# T/A and horns?



## fullergoku (Jun 21, 2009)

As I try and learn more about everything involved in tuning I've often wondered what are some of the amount of T/A others have used with their horns. I read some where the other day that Eric Stevens only uses a small amount when he is tuning is that the same for others if not what amount of t/a do you use on your horns?


----------



## Lou Frasier2 (Jul 17, 2012)

i am fortunate enough to not have to do t/a with mine,i believe that when i mounted them i installed them in such a way that they sound equal to me,that is unless my ears are bad


----------



## XSIV SPL (Jun 24, 2014)

Since nearly every environment is unique with regard to T/A, there is no set of baseline values to be given.


----------



## subwoofery (Nov 9, 2008)

Only had 1 horn system but did tune 2 more. 

Was in the 0.9 - 1.1 m/s range - might be a reason why Eric suggest you reverse 1 horn and listen  

Kelvin


----------



## oabeieo (Feb 22, 2015)

I like the way it sounds better without TA , the horns do what they were designed and there's definitely more ambiance without TA , however I can do a TA tune and get it to sound very dam good too with minimal TA. 

Adding TA makes the center pop out better up high, and makes singer more pin point, but it's at the expense of ambiance and other special cues . 

I have really been playing with it a lot lately experiment with TA and Eric is spot on by saying anything more than 1/2msec or 6" of delay is too much in so many words . 

I would try to bury your horns as deep as possible and tune them the best you possibly can with no TA and than add tiny bits of TA and see what you like. 

I prefer none , it just sounds better . But I also spend months tuning and adjusting horns mounting angles to get them right. what's intresting is cars are NOT symmetrical.
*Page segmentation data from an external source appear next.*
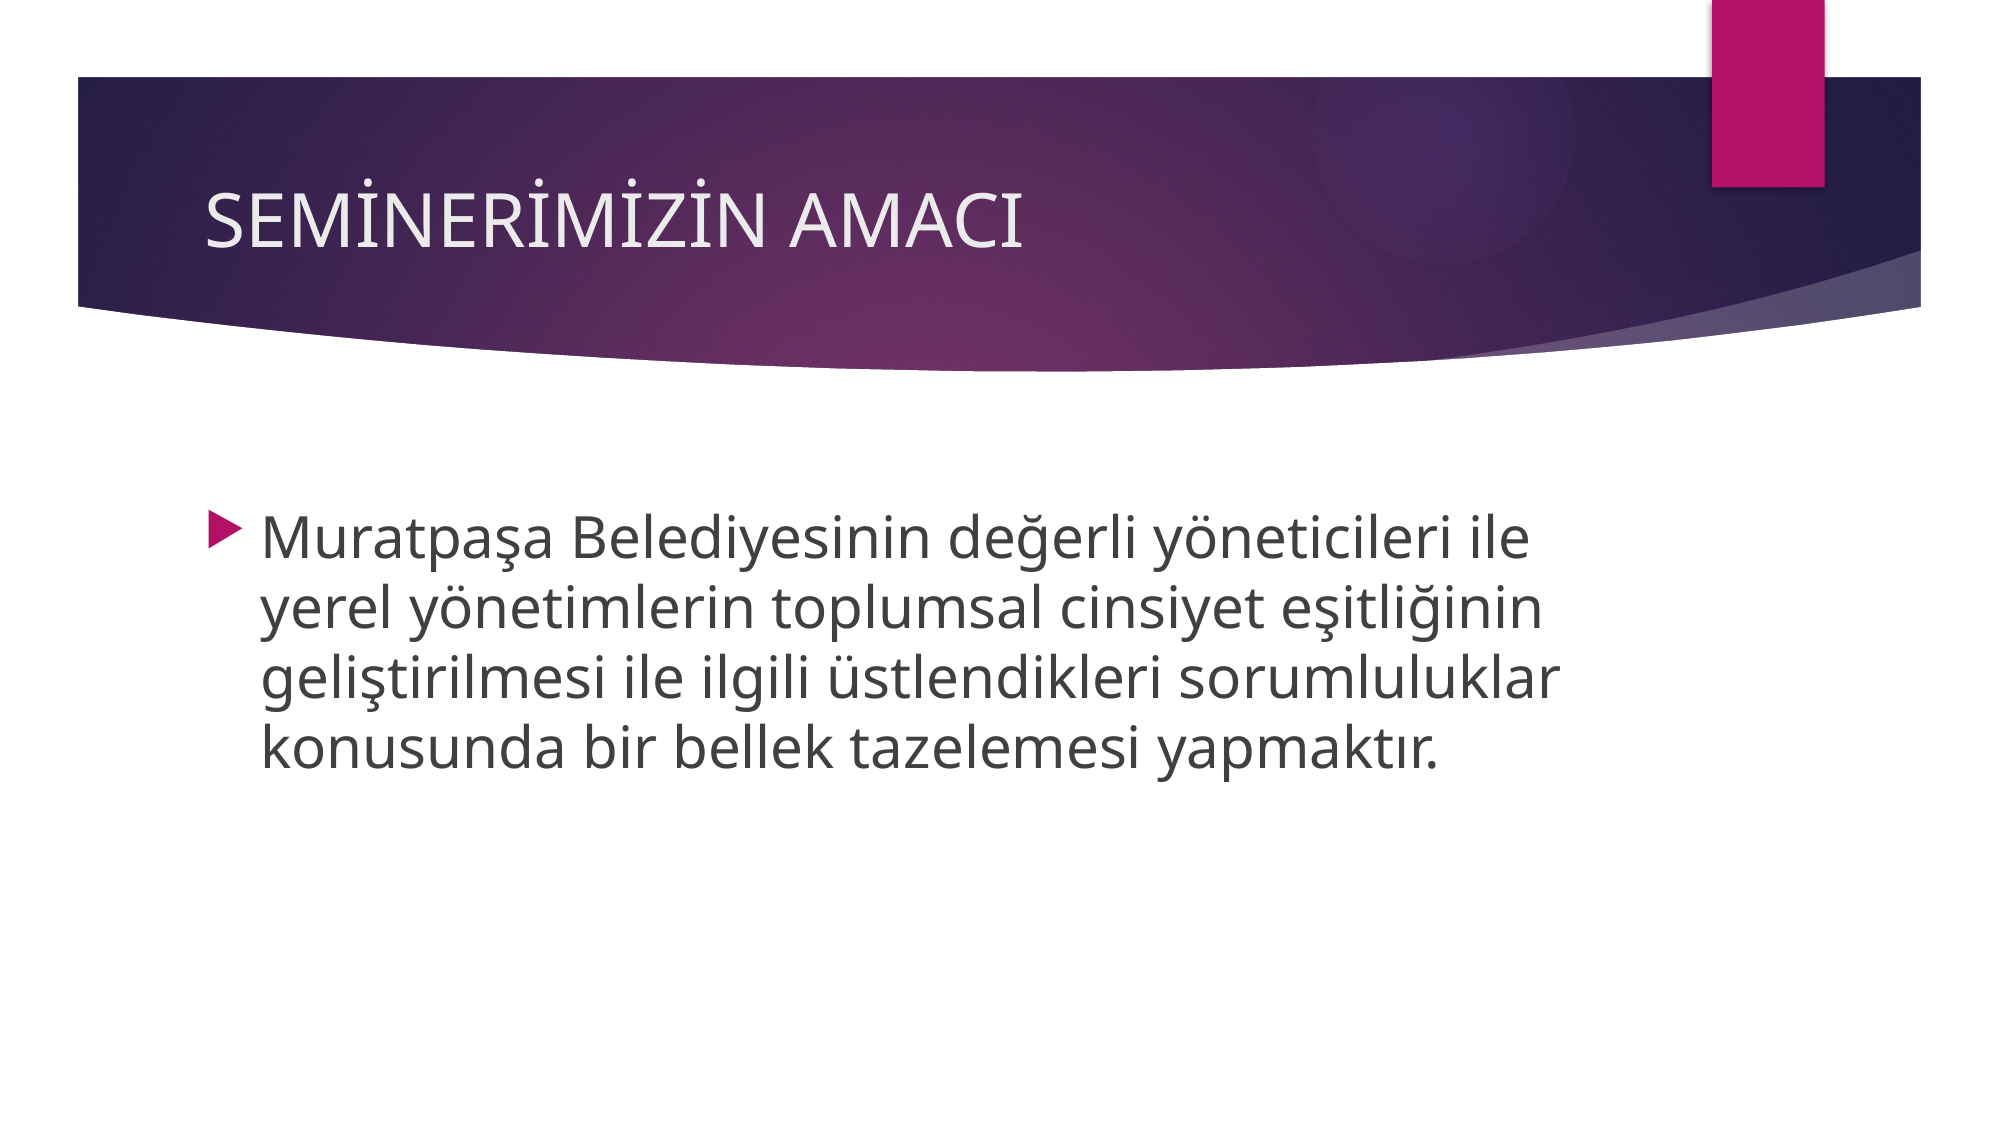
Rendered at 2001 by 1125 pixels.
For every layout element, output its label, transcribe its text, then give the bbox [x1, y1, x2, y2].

title SEMİNERİMİZİN AMACI [189, 159, 1627, 276]
list Muratpaşa Belediyesinin değerli yöneticileri ile yerel yönetimlerin toplumsal cinsiyet eşitliğinin geliştirilmesi ile ilgili üstlendikleri sorumluluklar konusunda bir bellek tazelemesi yapmaktır. [189, 427, 1638, 988]
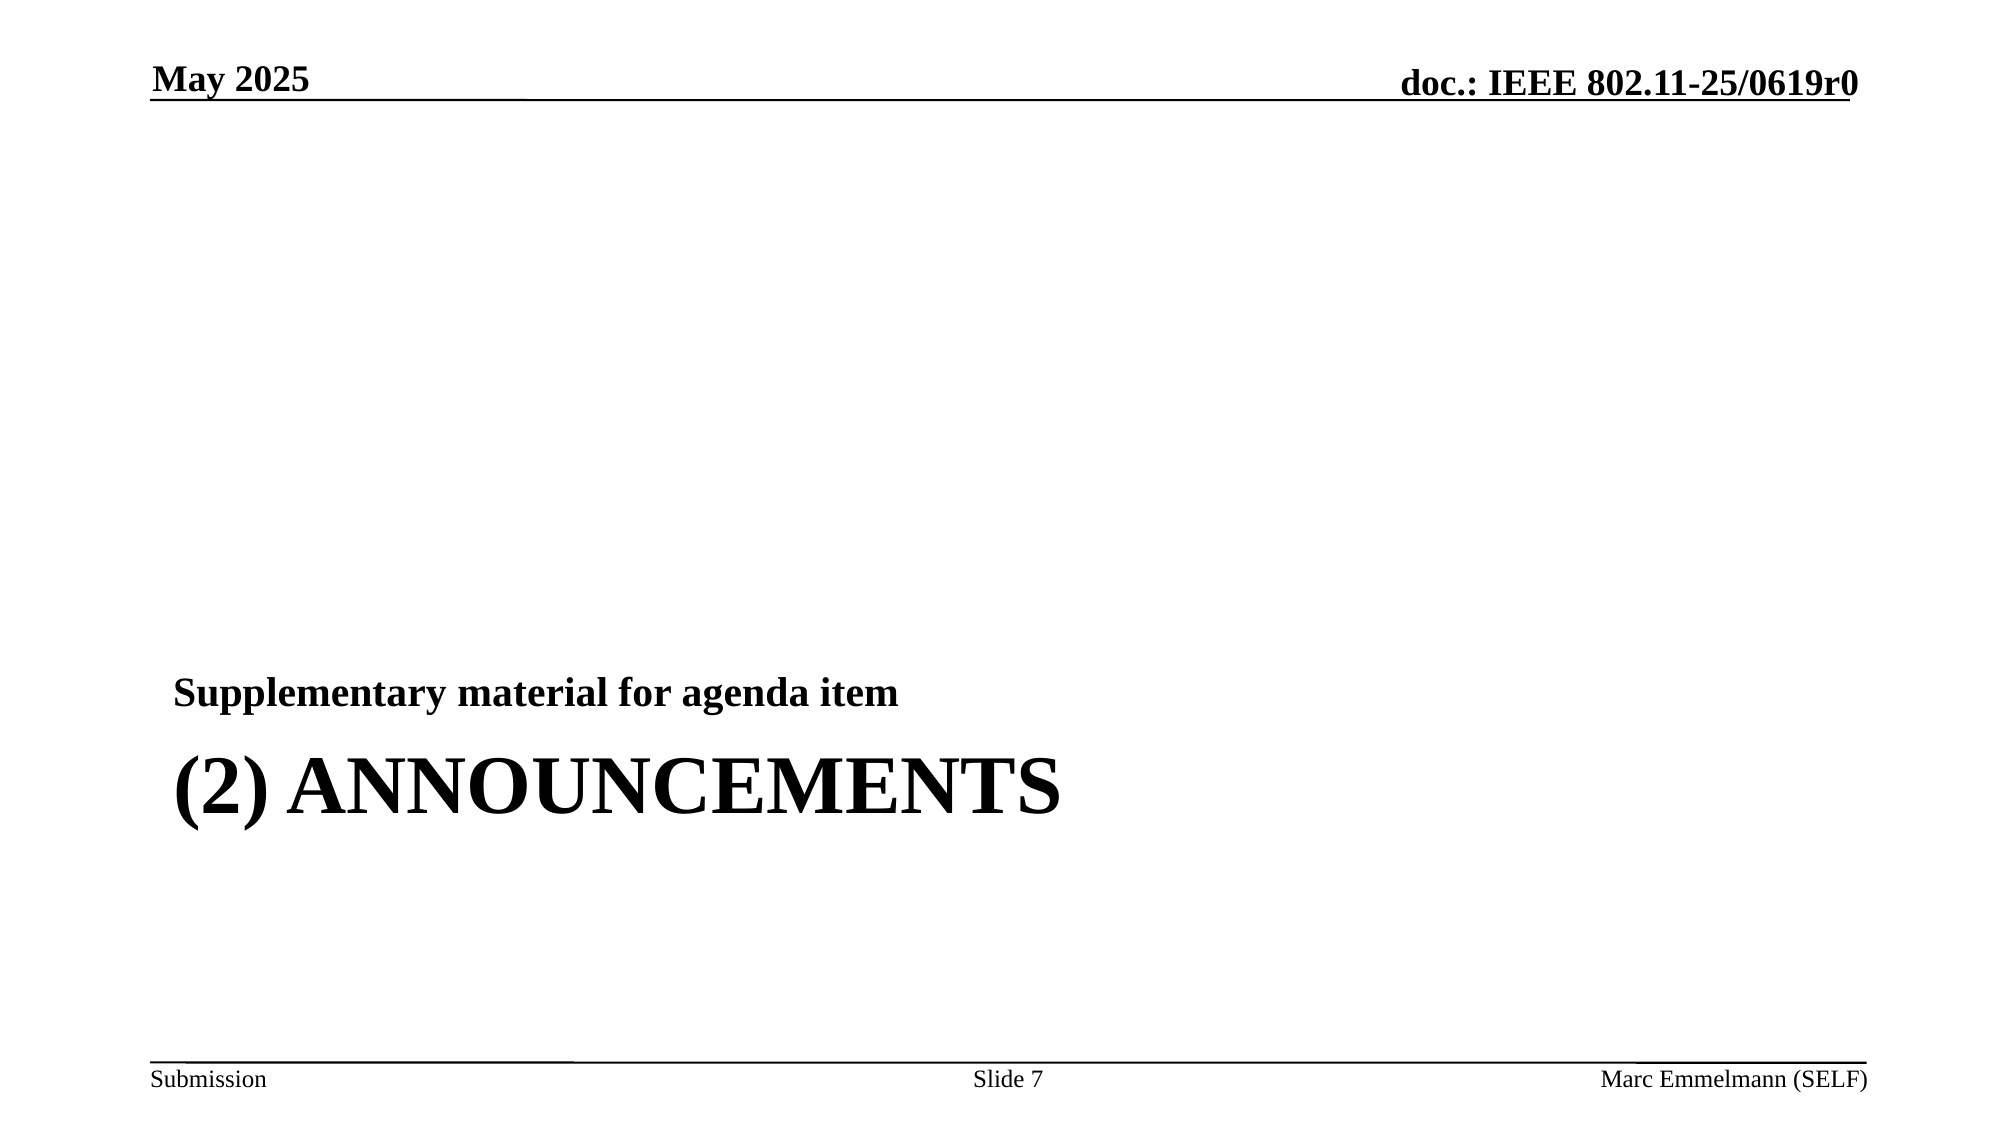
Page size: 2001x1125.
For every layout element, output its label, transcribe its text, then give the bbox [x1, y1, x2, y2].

title (2) Announcements [157, 724, 1859, 947]
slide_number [152, 54, 563, 100]
list Supplementary material for agenda item [157, 476, 1859, 724]
slide_number Slide 7 [950, 1061, 1067, 1123]
footer Marc Emmelmann (SELF) [1171, 1061, 1869, 1093]
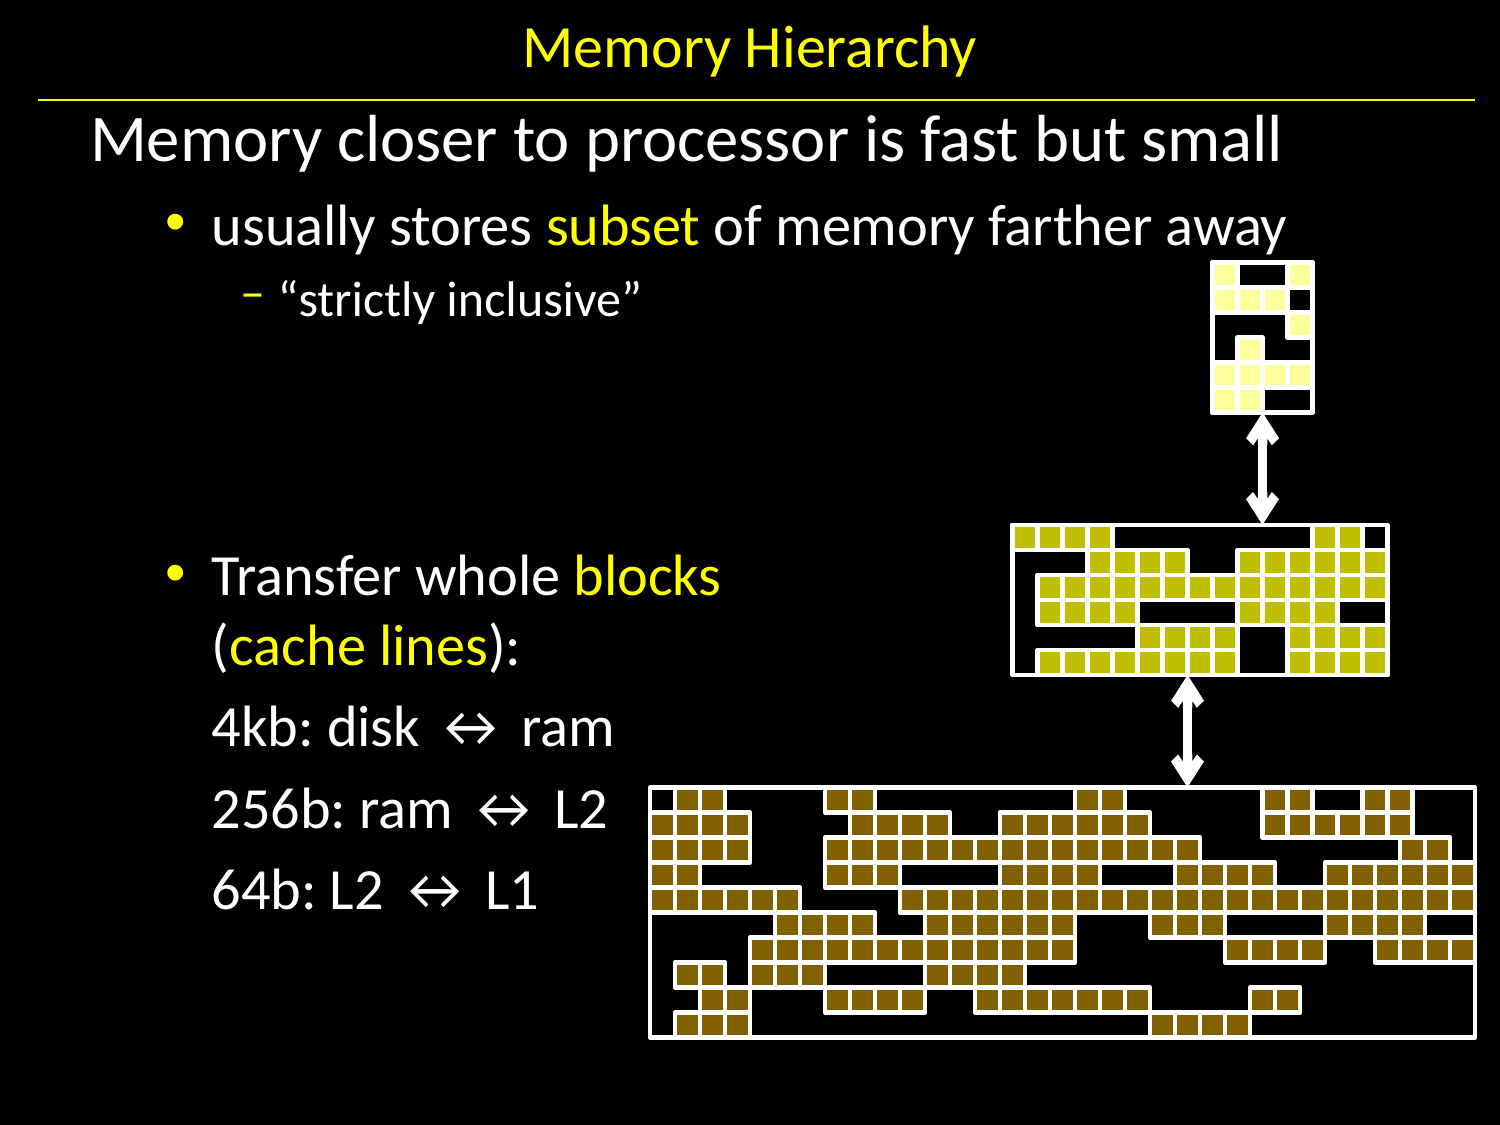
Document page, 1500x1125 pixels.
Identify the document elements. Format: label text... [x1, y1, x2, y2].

text_box [1427, 835, 1452, 860]
text_box [848, 839, 873, 865]
text_box [877, 785, 1073, 835]
text_box [1152, 885, 1173, 914]
text_box [1077, 865, 1102, 885]
text_box [702, 785, 923, 935]
text_box [798, 965, 827, 989]
text_box [1002, 965, 1027, 985]
text_box [1373, 860, 1398, 890]
text_box [1073, 839, 1098, 865]
text_box [1260, 785, 1285, 815]
text_box [1135, 648, 1165, 677]
text_box [1310, 577, 1335, 602]
text_box [1185, 573, 1210, 602]
text_box [1035, 573, 1064, 602]
text_box [648, 865, 677, 885]
text_box [698, 1015, 723, 1040]
text_box [927, 885, 948, 910]
text_box [1390, 815, 1415, 839]
text_box [1085, 648, 1110, 677]
text_box [1298, 935, 1327, 965]
text_box [723, 835, 752, 865]
text_box [1123, 835, 1152, 865]
text_box [1048, 985, 1073, 1015]
text_box [1202, 860, 1223, 890]
text_box [1448, 860, 1477, 885]
text_box [1398, 835, 1427, 865]
text_box [802, 910, 823, 940]
text_box [898, 885, 927, 914]
text_box [1198, 914, 1227, 940]
text_box [1260, 815, 1289, 839]
text_box [1402, 914, 1427, 935]
text_box [1048, 910, 1077, 935]
text_box [1265, 389, 1315, 414]
text_box [1335, 548, 1360, 573]
text_box [827, 940, 852, 965]
text_box [648, 810, 673, 839]
text_box [1139, 577, 1165, 602]
text_box [1360, 548, 1390, 573]
text_box [1185, 648, 1210, 677]
text_box [1315, 623, 1335, 648]
text_box [1248, 985, 1273, 1015]
text_box [823, 910, 848, 940]
text_box [798, 940, 827, 965]
text_box [1148, 914, 1173, 940]
text_box [1327, 890, 1352, 914]
text_box [848, 865, 873, 890]
text_box [1235, 548, 1265, 577]
text_box [773, 914, 802, 940]
text_box [923, 910, 952, 940]
text_box [1073, 785, 1102, 815]
text_box [752, 989, 1148, 1040]
text_box [1198, 1010, 1223, 1040]
text_box [1110, 602, 1139, 627]
text_box [698, 885, 723, 914]
text_box [1223, 935, 1252, 965]
text_box [1285, 310, 1315, 340]
text_box [1185, 623, 1210, 648]
text_box [873, 935, 898, 965]
text_box [1260, 360, 1285, 389]
text_box [973, 835, 1002, 865]
text_box [1398, 890, 1423, 914]
text_box [1040, 523, 1060, 552]
text_box [1210, 648, 1240, 677]
text_box [1110, 648, 1135, 677]
text_box [1173, 914, 1198, 940]
text_box [1289, 815, 1310, 839]
text_box [1360, 623, 1390, 648]
text_box [873, 985, 898, 1015]
text_box [1139, 602, 1235, 623]
text_box [723, 810, 752, 835]
text_box [748, 935, 773, 965]
text_box [1227, 890, 1252, 914]
text_box [1152, 835, 1173, 865]
text_box [1064, 602, 1085, 627]
text_box [998, 914, 1023, 940]
text_box [873, 839, 902, 865]
text_box [1235, 602, 1260, 627]
text_box [823, 785, 848, 815]
text_box [973, 940, 998, 965]
text_box [1240, 627, 1285, 677]
text_box [673, 785, 702, 815]
text_box [1335, 648, 1360, 677]
text_box [698, 810, 723, 835]
text_box [773, 940, 798, 965]
text_box [998, 940, 1023, 965]
text_box [1115, 548, 1135, 577]
text_box [998, 865, 1023, 885]
text_box [823, 835, 848, 865]
text_box [952, 910, 973, 940]
text_box [1198, 890, 1227, 914]
text_box [1252, 890, 1273, 914]
text_box [1023, 865, 1048, 885]
text_box [1360, 573, 1390, 602]
text_box [723, 1015, 752, 1040]
text_box [673, 1010, 698, 1040]
text_box [1364, 523, 1389, 548]
text_box [1115, 523, 1310, 573]
text_box [1027, 914, 1477, 1040]
text_box [898, 935, 927, 965]
text_box [1048, 839, 1073, 865]
text_box [1285, 577, 1310, 602]
text_box [1210, 285, 1240, 314]
text_box [1310, 523, 1340, 552]
text_box [1285, 648, 1315, 677]
text_box [1352, 890, 1373, 914]
text_box [998, 885, 1027, 914]
text_box [948, 885, 973, 910]
text_box [727, 985, 752, 1015]
text_box [1210, 314, 1315, 360]
text_box [1364, 815, 1390, 839]
text_box [973, 910, 998, 940]
text_box [748, 965, 773, 989]
text_box [1064, 573, 1085, 602]
text_box [1110, 577, 1139, 602]
text_box [1123, 885, 1152, 914]
text_box [1210, 360, 1240, 385]
text_box [1077, 885, 1098, 914]
text_box [1135, 548, 1160, 577]
text_box [1298, 885, 1327, 914]
text_box [877, 810, 898, 839]
text_box [1098, 810, 1123, 835]
text_box [1340, 602, 1389, 623]
text_box [702, 785, 727, 810]
text_box [948, 835, 973, 865]
text_box [1098, 985, 1123, 1015]
text_box [1127, 785, 1398, 885]
text_box [1373, 890, 1398, 914]
text_box [698, 989, 727, 1015]
text_box [723, 885, 752, 914]
text_box [677, 885, 698, 914]
text_box [1023, 985, 1048, 1015]
text_box [1123, 985, 1152, 1015]
text_box [1052, 885, 1077, 910]
text_box [1165, 648, 1185, 677]
text_box [698, 835, 723, 865]
text_box [1265, 548, 1285, 577]
text_box [1085, 552, 1115, 577]
text_box [1240, 385, 1265, 415]
text_box [648, 885, 677, 914]
text_box [1165, 577, 1185, 602]
text_box [1173, 890, 1198, 914]
text_box [1010, 523, 1040, 552]
text_box [1448, 935, 1477, 965]
text_box [1098, 835, 1123, 865]
text_box [1210, 573, 1240, 602]
text_box [1390, 785, 1415, 815]
text_box [1373, 935, 1402, 965]
text_box [1073, 985, 1098, 1015]
text_box [673, 960, 698, 989]
text_box [1360, 785, 1390, 815]
text_box [1023, 935, 1048, 965]
text_box [852, 985, 873, 1015]
text_box [1260, 602, 1285, 627]
text_box [677, 865, 702, 885]
text_box [973, 985, 1002, 1015]
text_box [1348, 914, 1373, 940]
text_box [648, 785, 673, 810]
list Memory closer to processor is fast but small usually stores subset of memory farther away “strictly inclusive” Transfer whole blocks (cache lines): 4kb: disk ↔ ram 256b: ram ↔ L2 64b: L2 ↔ L1 [75, 87, 1500, 1063]
text_box [1310, 552, 1335, 577]
text_box [1415, 785, 1477, 860]
text_box [1323, 914, 1348, 940]
text_box [1273, 885, 1298, 914]
text_box [1064, 648, 1085, 677]
text_box [773, 885, 802, 914]
text_box [1285, 360, 1315, 389]
text_box [1223, 860, 1248, 890]
text_box [698, 960, 727, 989]
text_box [1289, 290, 1315, 310]
text_box [773, 965, 798, 989]
text_box [1352, 860, 1373, 890]
text_box [1173, 865, 1202, 890]
text_box [1027, 810, 1048, 839]
text_box [1027, 885, 1052, 910]
text_box [1148, 1010, 1177, 1040]
text_box [1398, 865, 1423, 890]
text_box [1002, 985, 1023, 1015]
text_box [852, 940, 873, 965]
text_box [1240, 360, 1260, 385]
text_box [1023, 910, 1048, 935]
text_box [952, 940, 973, 965]
text_box [1160, 548, 1190, 577]
text_box [898, 985, 927, 1015]
text_box [1048, 935, 1077, 965]
text_box [1335, 623, 1360, 648]
text_box [1240, 260, 1285, 285]
text_box [1423, 935, 1448, 965]
text_box [1240, 285, 1260, 314]
text_box [648, 839, 673, 865]
text_box [848, 815, 877, 839]
text_box [923, 810, 952, 839]
text_box [673, 815, 698, 839]
text_box [1285, 785, 1315, 815]
text_box [1315, 602, 1340, 623]
text_box [1285, 602, 1315, 623]
text_box [1235, 335, 1265, 360]
text_box [673, 839, 698, 865]
text_box [902, 839, 927, 865]
text_box [1323, 860, 1352, 890]
text_box [1085, 577, 1110, 602]
text_box [973, 885, 998, 910]
text_box [1273, 985, 1302, 1015]
text_box [1123, 810, 1152, 835]
text_box [827, 965, 923, 985]
text_box [1002, 839, 1027, 865]
text_box [1335, 810, 1364, 839]
text_box [823, 865, 848, 890]
text_box [1060, 523, 1085, 552]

Don't always trust the bottom edge of the dash as a streight line , make sure there mounted streight with each other . If the passanger side horn is shooting right into your ear and pulling the sound , I have had good luck with pointing the driver downwards just a tincy tiny bit, so small that it still looks pointing streight. If it's a quick n dirty tune and a quick n dirty mounting job TA may be better . But in my personal experience the holy grail of car horns is no TA. And very close proximity midbass. Meaning the midbass/midrange is mounted very close to horn i.e. Kicks rather than doors .


----------



## Elgrosso (Jun 15, 2013)

Very interesting,
I didn't even think of not using TA, but I'll try this week end.
I struggled at first with tape measure as the results were really strange between motor/mouth/edge etc (I didn't know anything about horns/just installed them).
So I just did it by ear and it was pretty easy and obvious, for now I have 0.5ms L/R delay.
Strange thing is that I also have more delay on horns than woofers, so I guess it's the mouth that counted more.
Will also play a bit with their angles just to see the effect.
But really for now everything seems in place.


----------